L’impatto delle barriere interne e della regolamentazione sul digitale
Le politiche europee, secondo Draghi, hanno frenato la crescita proprio nei settori più innovativi. “L’Ue ha esteso la regolamentazione al settore digitale, ostacolando lo sviluppo delle aziende tecnologiche. Il Gdpr, ad esempio, ha ridotto i profitti delle piccole imprese tecnologiche fino al 12%“. Questo ha avuto un impatto particolarmente negativo, considerando che il settore dei servizi rappresenta circa il 70% del Pil dell’Unione.
Secondo Draghi, le difficoltà dell’Europa sono in gran parte auto-inflitte , risolvibili con le giuste scelte politiche. “Eliminare i vincoli normativi e burocratici favorirebbe la crescita dei settori più innovativi e ridurrebbe la dipendenza dalle esportazioni, senza bisogno di nuove barriere commerciali”. In questo contesto, il Competitiveness Compass della Commissione Europea fornisce una strategia chiara per rilanciare la competitività e la sostenibilità.
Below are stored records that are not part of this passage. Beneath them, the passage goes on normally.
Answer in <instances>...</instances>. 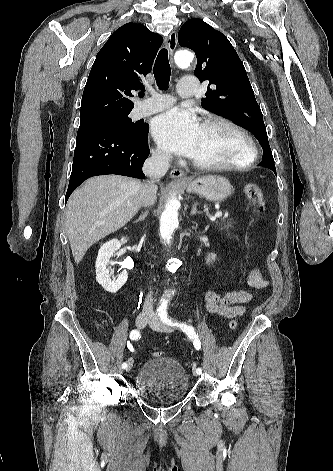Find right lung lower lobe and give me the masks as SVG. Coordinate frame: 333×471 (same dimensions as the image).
<instances>
[{
	"instance_id": "obj_1",
	"label": "right lung lower lobe",
	"mask_w": 333,
	"mask_h": 471,
	"mask_svg": "<svg viewBox=\"0 0 333 471\" xmlns=\"http://www.w3.org/2000/svg\"><path fill=\"white\" fill-rule=\"evenodd\" d=\"M148 132V124H143L137 133L112 127L79 129L65 201L92 176L117 174L145 178L142 166L150 153Z\"/></svg>"
}]
</instances>
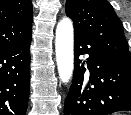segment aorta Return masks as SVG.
Segmentation results:
<instances>
[{
	"label": "aorta",
	"instance_id": "obj_1",
	"mask_svg": "<svg viewBox=\"0 0 131 115\" xmlns=\"http://www.w3.org/2000/svg\"><path fill=\"white\" fill-rule=\"evenodd\" d=\"M73 24L63 18L56 27L55 51L58 73L63 83L69 82L74 69Z\"/></svg>",
	"mask_w": 131,
	"mask_h": 115
}]
</instances>
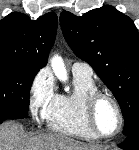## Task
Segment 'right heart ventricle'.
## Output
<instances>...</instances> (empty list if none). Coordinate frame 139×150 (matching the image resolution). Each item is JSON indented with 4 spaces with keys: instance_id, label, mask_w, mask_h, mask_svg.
Here are the masks:
<instances>
[{
    "instance_id": "1",
    "label": "right heart ventricle",
    "mask_w": 139,
    "mask_h": 150,
    "mask_svg": "<svg viewBox=\"0 0 139 150\" xmlns=\"http://www.w3.org/2000/svg\"><path fill=\"white\" fill-rule=\"evenodd\" d=\"M73 83L71 91L55 94L43 117L47 126L55 132L95 140L98 137L85 118V103L89 95L98 91V87L92 78L82 76H74Z\"/></svg>"
}]
</instances>
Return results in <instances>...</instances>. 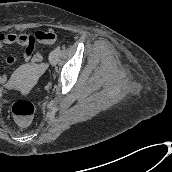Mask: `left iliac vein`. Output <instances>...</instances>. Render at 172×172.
Segmentation results:
<instances>
[{
    "mask_svg": "<svg viewBox=\"0 0 172 172\" xmlns=\"http://www.w3.org/2000/svg\"><path fill=\"white\" fill-rule=\"evenodd\" d=\"M57 59H58V53L56 51H52L49 54V62H50V64L55 65L56 62H57Z\"/></svg>",
    "mask_w": 172,
    "mask_h": 172,
    "instance_id": "obj_1",
    "label": "left iliac vein"
}]
</instances>
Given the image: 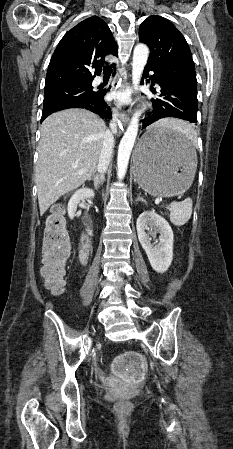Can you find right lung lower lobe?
I'll return each instance as SVG.
<instances>
[{"label": "right lung lower lobe", "instance_id": "right-lung-lower-lobe-1", "mask_svg": "<svg viewBox=\"0 0 233 449\" xmlns=\"http://www.w3.org/2000/svg\"><path fill=\"white\" fill-rule=\"evenodd\" d=\"M106 92H98L97 95L89 101H78V102H72L66 105H63L61 107L55 108L50 111H46L42 113L41 122L50 114L63 110L68 108H84L87 110H90L102 118H110L111 117V111L110 108L107 106L106 102L104 101V95Z\"/></svg>", "mask_w": 233, "mask_h": 449}]
</instances>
Ma serve un cambiamento radicale di mentalità
Per Draghi, tuttavia, un vero cambiamento richiede un “radicale cambio di mentalità“. Finora l’Ue si è concentrata su obiettivi singoli o nazionali, senza considerare i costi collettivi delle proprie scelte. “L’approccio attuale non ha migliorato il benessere dei cittadini europei, non ha rafforzato le finanze pubbliche, né aumentato l’autonomia nazionale”, sostiene l’ex presidente della Bce. Per questo, conclude, un cambiamento profondo nelle politiche europee è ormai imprescindibile.